Junia, the Apostle:Part 3
- The name ᾽Ιουνιαν can be accented in one of two ways: ᾽Ιουνίαν with an acute accent on the penult, which is feminine, or ᾽Ιουνιᾶν with a circumflex accent on the ultima, which is masculine. The majority of patristic commentators regard this as a feminine name.
Origen seems to cite the name once as masculine and once as feminine, though the masculine is most likely a later corruption of his text. Although most commentators believe that the patristic evidence through the first twelve hundred years or so universally supports the feminine name, one patristic writer is inexplicably overlooked. Epiphanius (c. 315-403 CE), bishop of Salamis in Cyprus, mentions Junias in his Index discipulorum 125: (‘Junias, whom Paul also mentions, became bishop of Apameia of Syria’). That Junias is masculine here is evident from the masculine relative pronoun (ou-) following the name.
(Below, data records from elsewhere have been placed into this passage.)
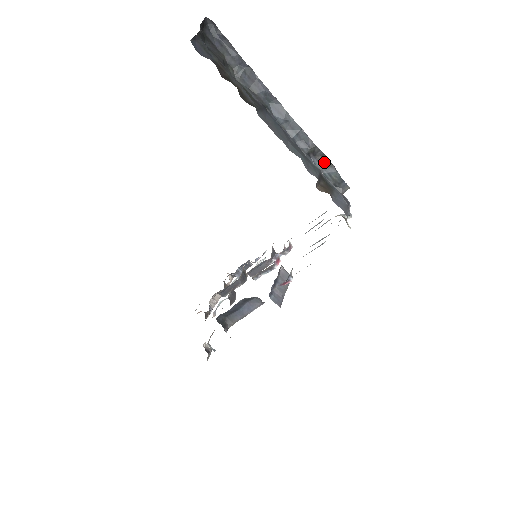
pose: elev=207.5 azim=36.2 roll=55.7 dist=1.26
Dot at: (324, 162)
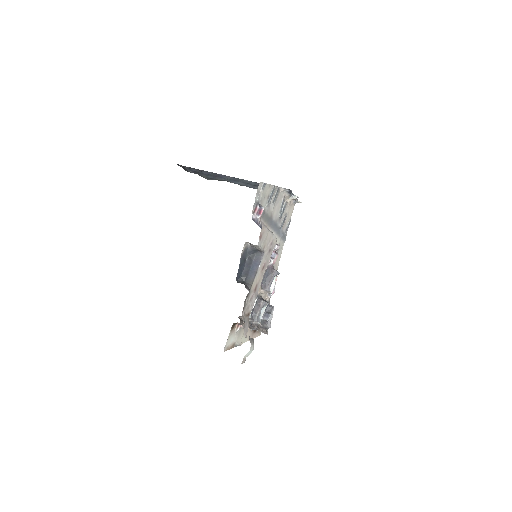
Dot at: occluded
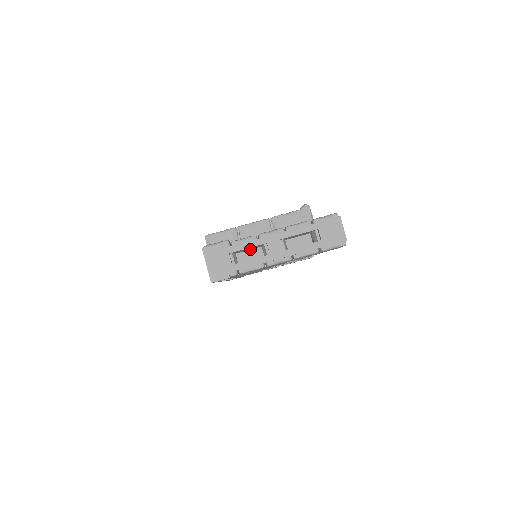
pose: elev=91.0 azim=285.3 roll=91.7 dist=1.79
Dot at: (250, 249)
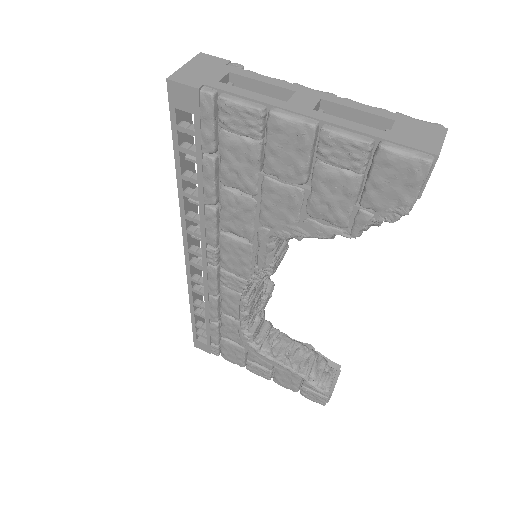
Dot at: occluded
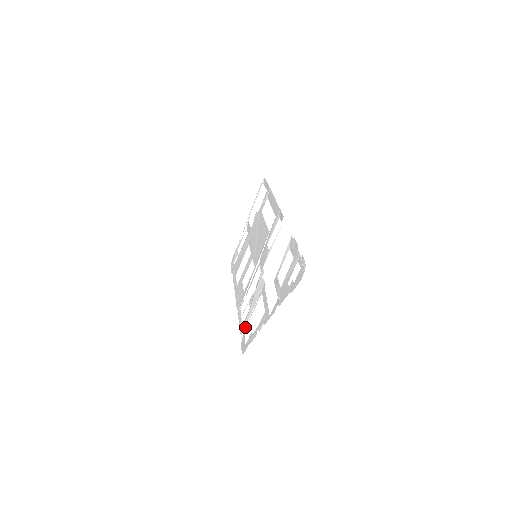
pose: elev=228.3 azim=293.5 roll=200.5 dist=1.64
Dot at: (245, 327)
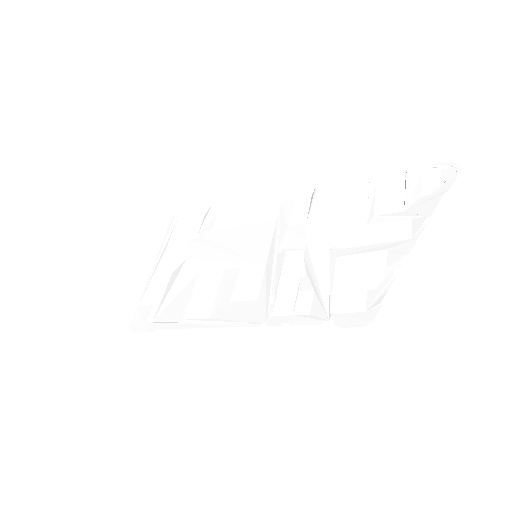
Dot at: (329, 308)
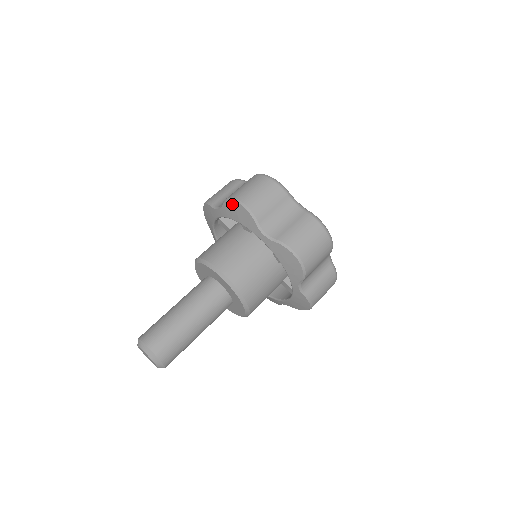
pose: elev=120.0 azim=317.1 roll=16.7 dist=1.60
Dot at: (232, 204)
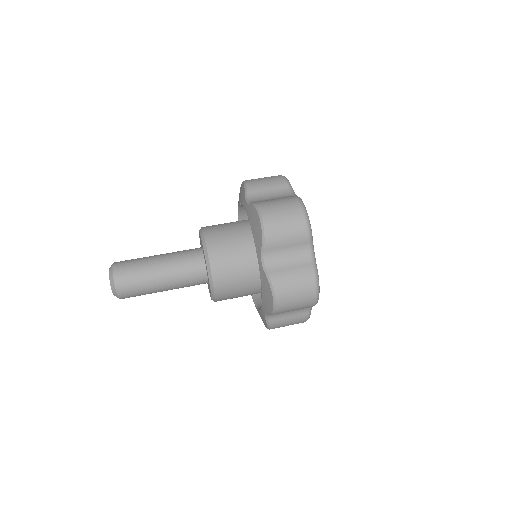
Dot at: occluded
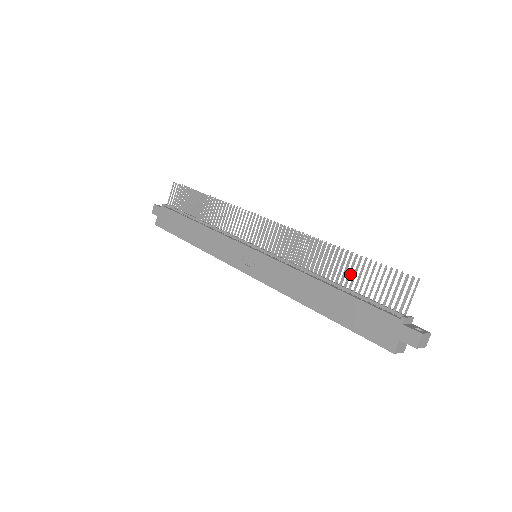
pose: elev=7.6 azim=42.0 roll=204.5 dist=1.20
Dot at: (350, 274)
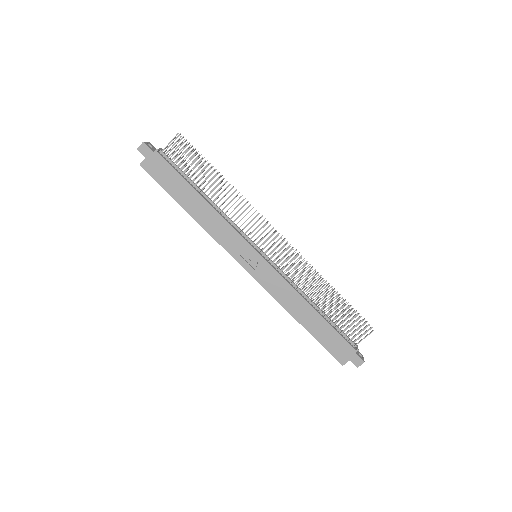
Dot at: (329, 304)
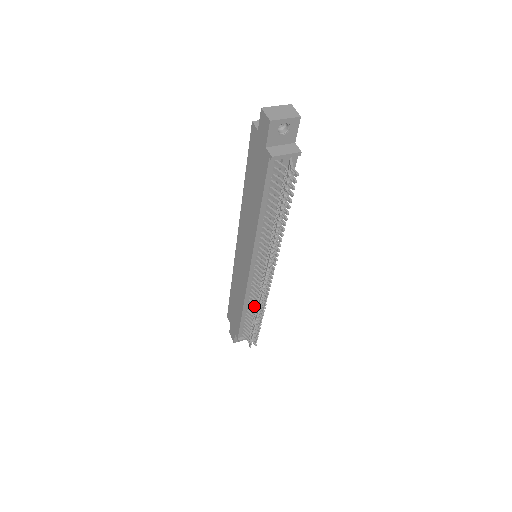
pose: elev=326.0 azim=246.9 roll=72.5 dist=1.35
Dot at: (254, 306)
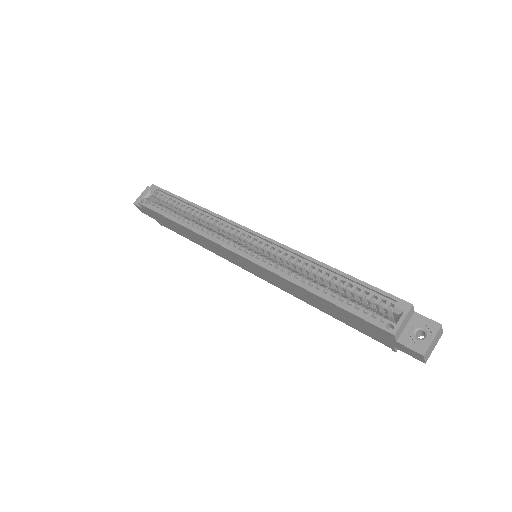
Dot at: occluded
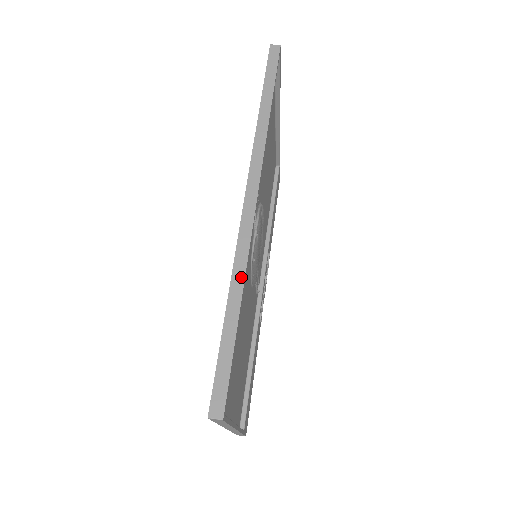
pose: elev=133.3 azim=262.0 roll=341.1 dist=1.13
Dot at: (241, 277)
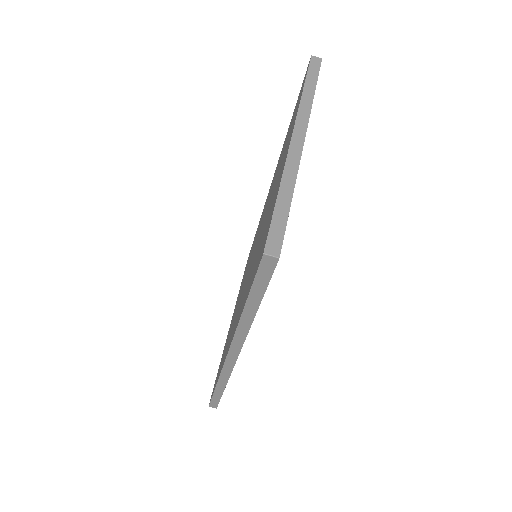
Dot at: (224, 383)
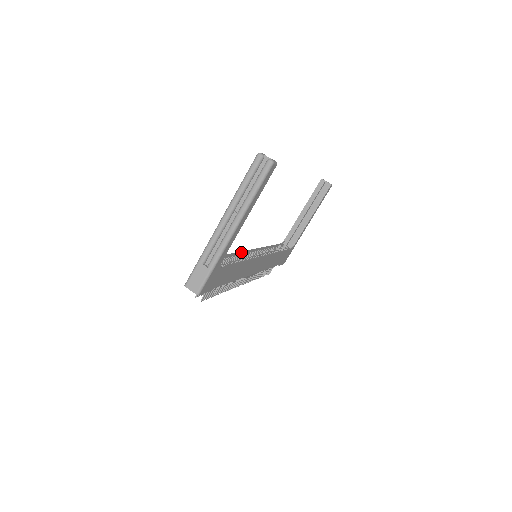
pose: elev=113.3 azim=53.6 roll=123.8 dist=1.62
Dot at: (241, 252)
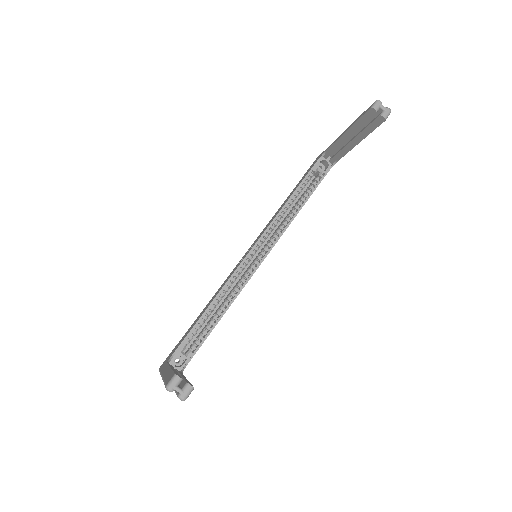
Dot at: (228, 282)
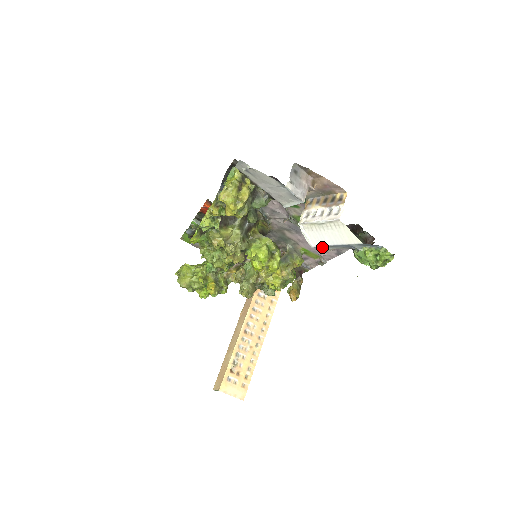
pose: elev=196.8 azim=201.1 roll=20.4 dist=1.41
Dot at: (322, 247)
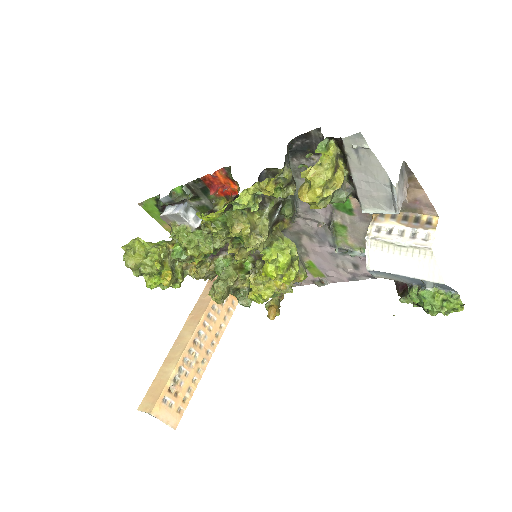
Dot at: (377, 272)
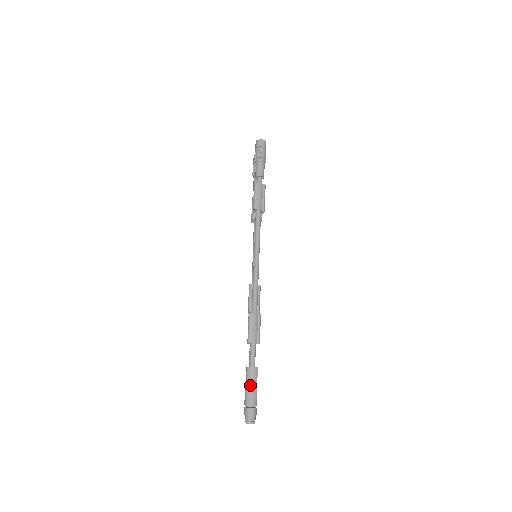
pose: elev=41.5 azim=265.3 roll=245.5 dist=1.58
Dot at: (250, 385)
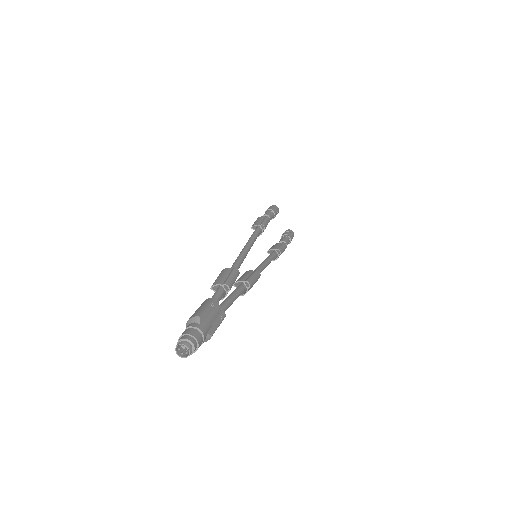
Dot at: (195, 312)
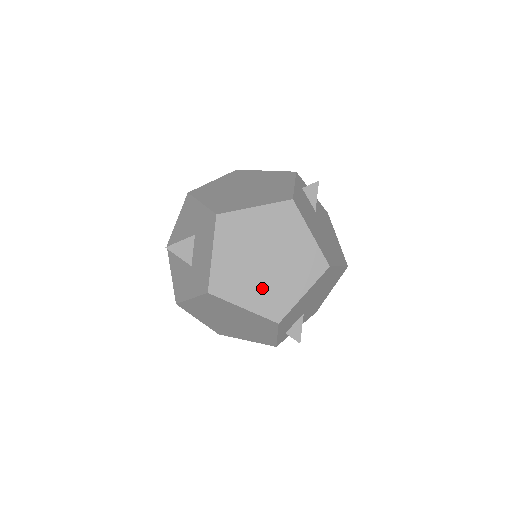
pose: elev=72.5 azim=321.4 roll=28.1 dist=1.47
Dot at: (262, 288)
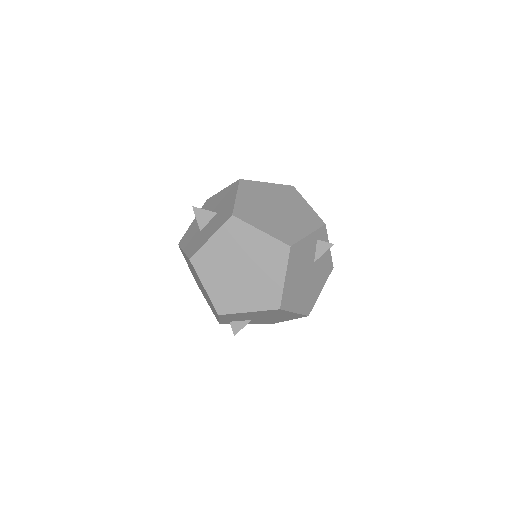
Dot at: (225, 285)
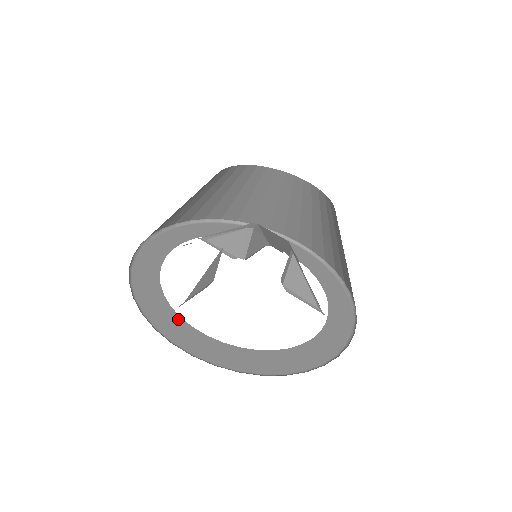
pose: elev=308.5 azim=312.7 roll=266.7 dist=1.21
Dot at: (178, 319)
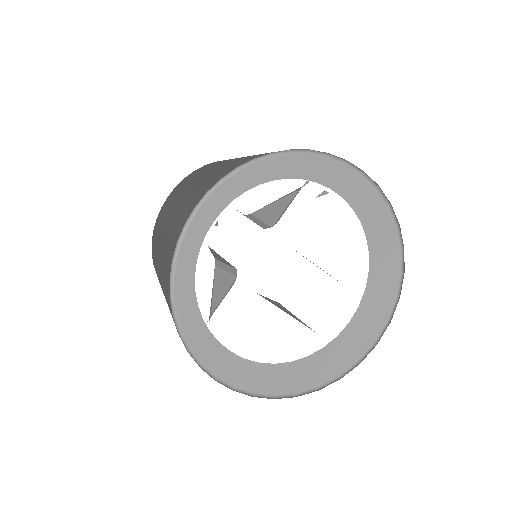
Dot at: (208, 335)
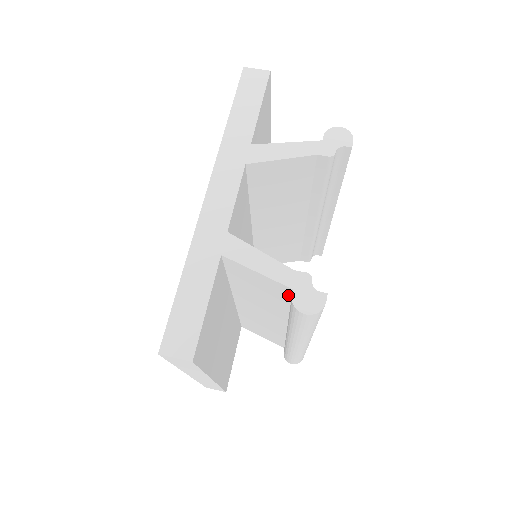
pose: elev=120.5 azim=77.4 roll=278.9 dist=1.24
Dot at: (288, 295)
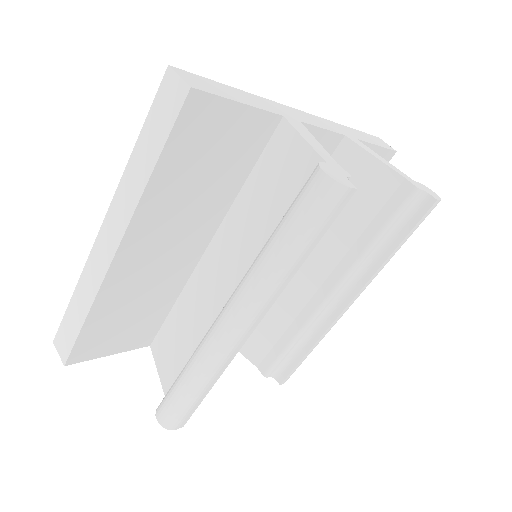
Dot at: occluded
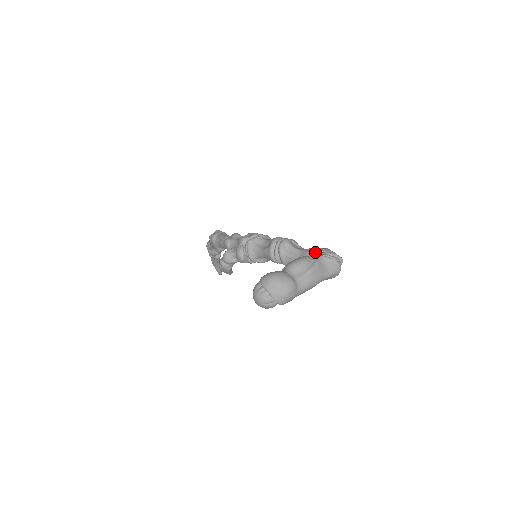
Epiphanius’ reference is unusual in that he only indirectly alludes to Rom. 16:7, but adds additional information about Junias, perhaps preserving an independent tradition. However, Epiphanius’ testimony here ought not to be weighed too heavily, for he calls Prisca in the previous sentence a man, too!
Please understand that I come from a non-hierarchical PB background and I will not be making a major case over the word 'apostle'. I will make a 'minor' case over the word 'apostle' instead. Just letting you know 'apostleship' is not the punchline in this series.